*What to work on*: The entries below should be given again exactly, minus their pictures.
== Material to process ==
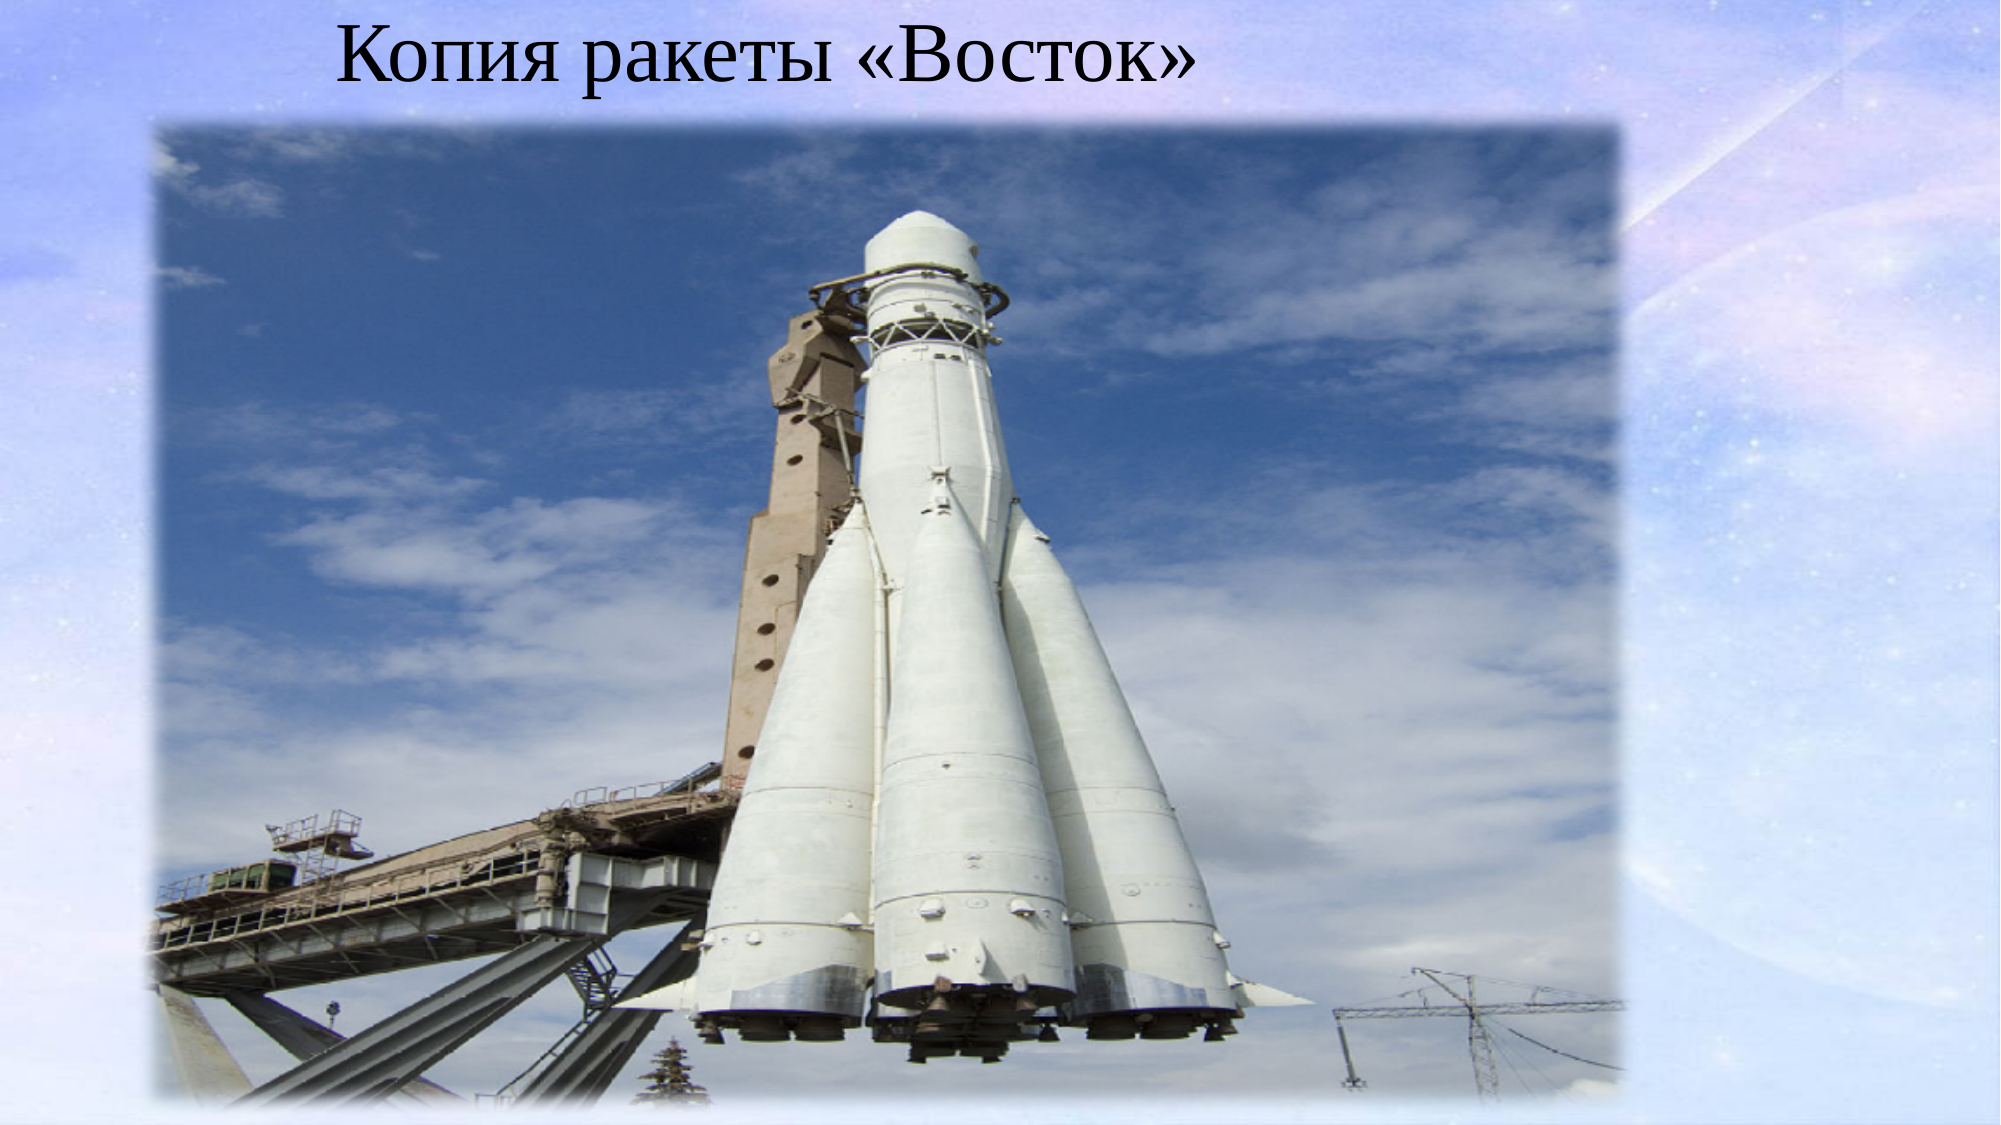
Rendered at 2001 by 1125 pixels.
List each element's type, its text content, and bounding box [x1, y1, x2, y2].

title Копия ракеты «Восток» [320, 0, 1671, 108]
picture [0, 0, 2001, 1125]
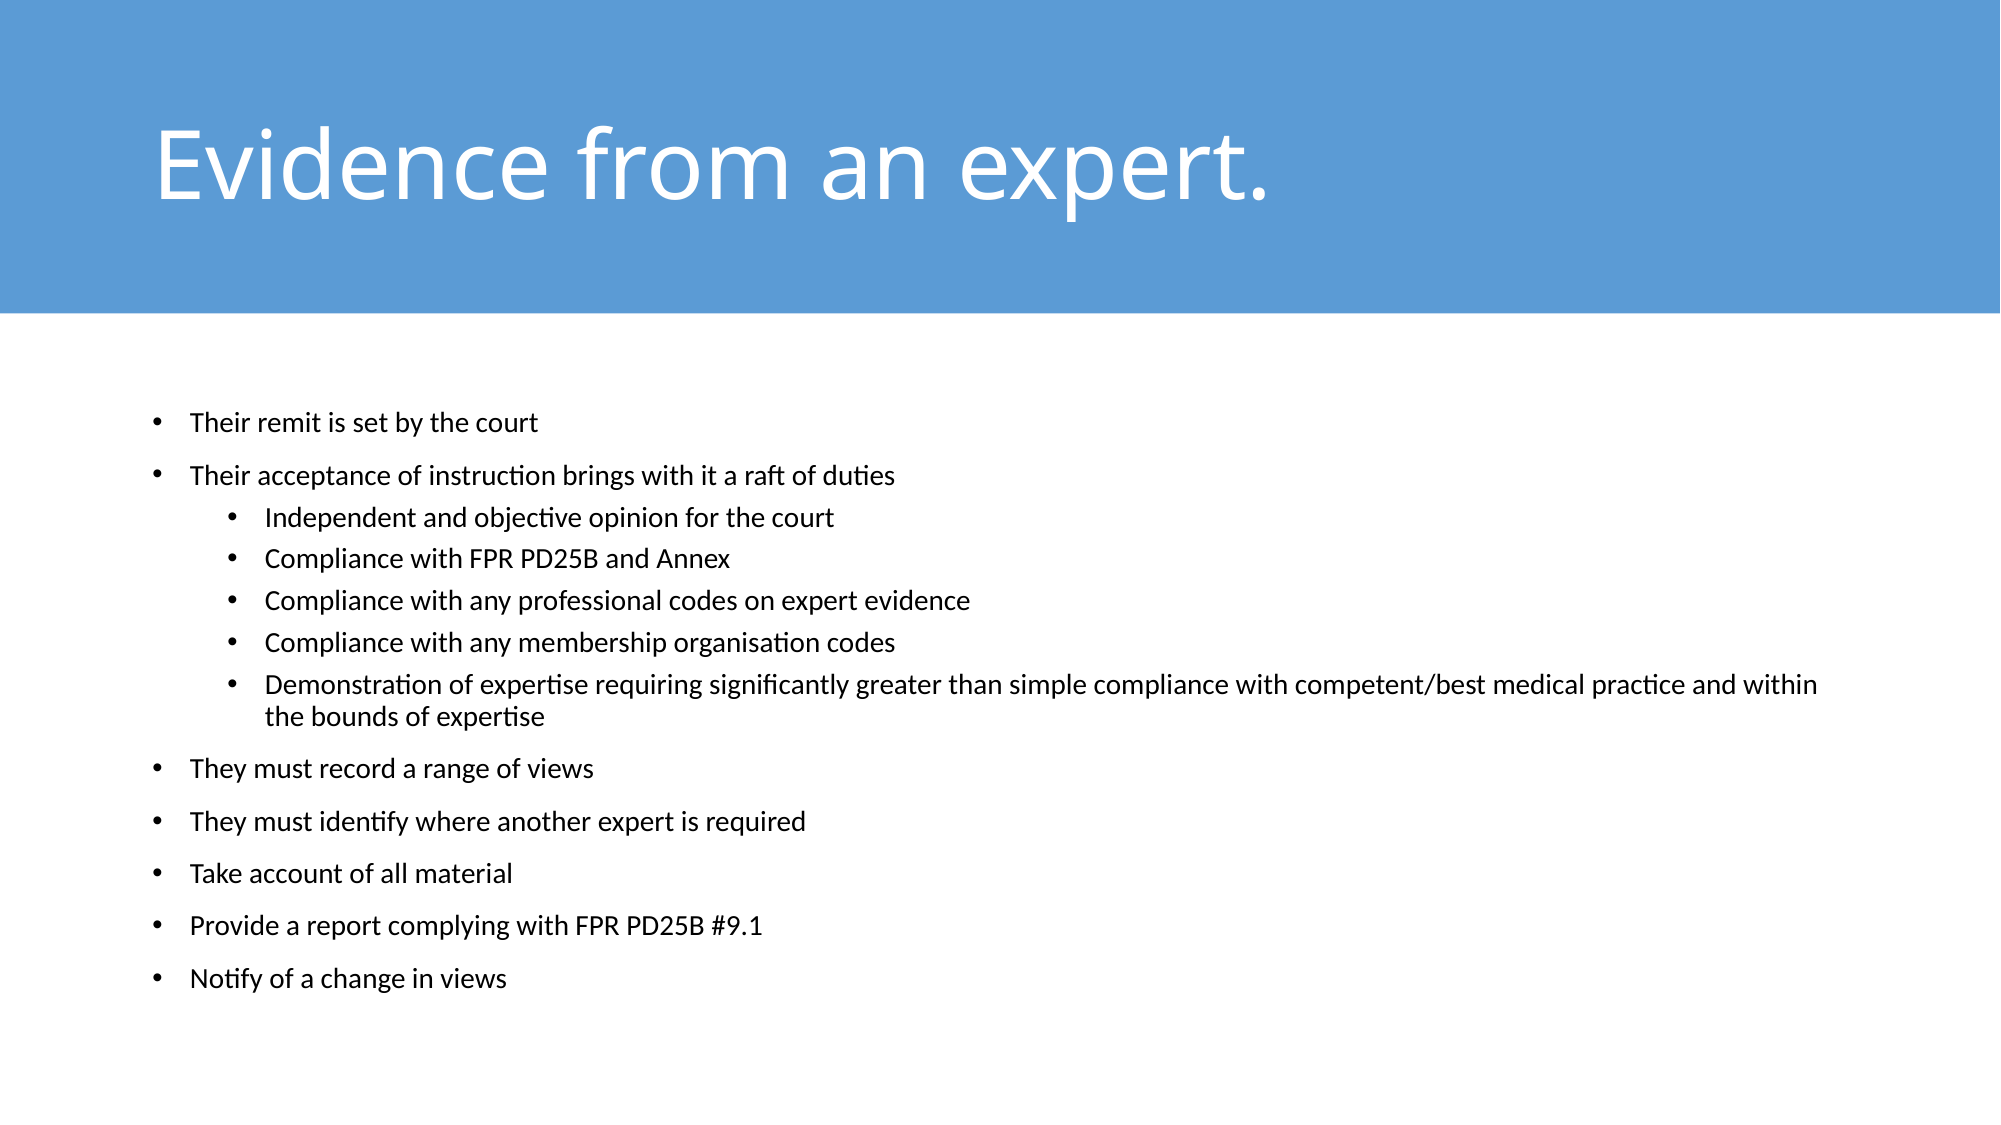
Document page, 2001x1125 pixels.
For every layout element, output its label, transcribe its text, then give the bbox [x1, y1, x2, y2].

list Their remit is set by the court Their acceptance of instruction brings with it a raft of duties Independent and objective opinion for the court Compliance with FPR PD25B and Annex Compliance with any professional codes on expert evidence Compliance with any membership organisation codes Demonstration of expertise requiring significantly greater than simple compliance with competent/best medical practice and within the bounds of expertise They must record a range of views They must identify where another expert is required Take account of all material Provide a report complying with FPR PD25B #9.1 Notify of a change in views [137, 399, 1863, 1014]
title Evidence from an expert. [137, 59, 1863, 278]
text_box [0, 0, 2000, 314]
===
*Solution for this problem*:
Rendered at 2001 by 1125 pixels.
List each element's type, its text content, and bounding box [x1, y1, x2, y2].

title Копия ракеты «Восток» [320, 0, 1671, 108]
picture [0, 0, 2001, 1125]
Document page, 2001x1125 pixels.
For every layout element, output its label, transcribe its text, then give the bbox [x1, y1, x2, y2].

list Their remit is set by the court Their acceptance of instruction brings with it a raft of duties Independent and objective opinion for the court Compliance with FPR PD25B and Annex Compliance with any professional codes on expert evidence Compliance with any membership organisation codes Demonstration of expertise requiring significantly greater than simple compliance with competent/best medical practice and within the bounds of expertise They must record a range of views They must identify where another expert is required Take account of all material Provide a report complying with FPR PD25B #9.1 Notify of a change in views [137, 399, 1863, 1014]
title Evidence from an expert. [137, 59, 1863, 278]
text_box [0, 0, 2000, 314]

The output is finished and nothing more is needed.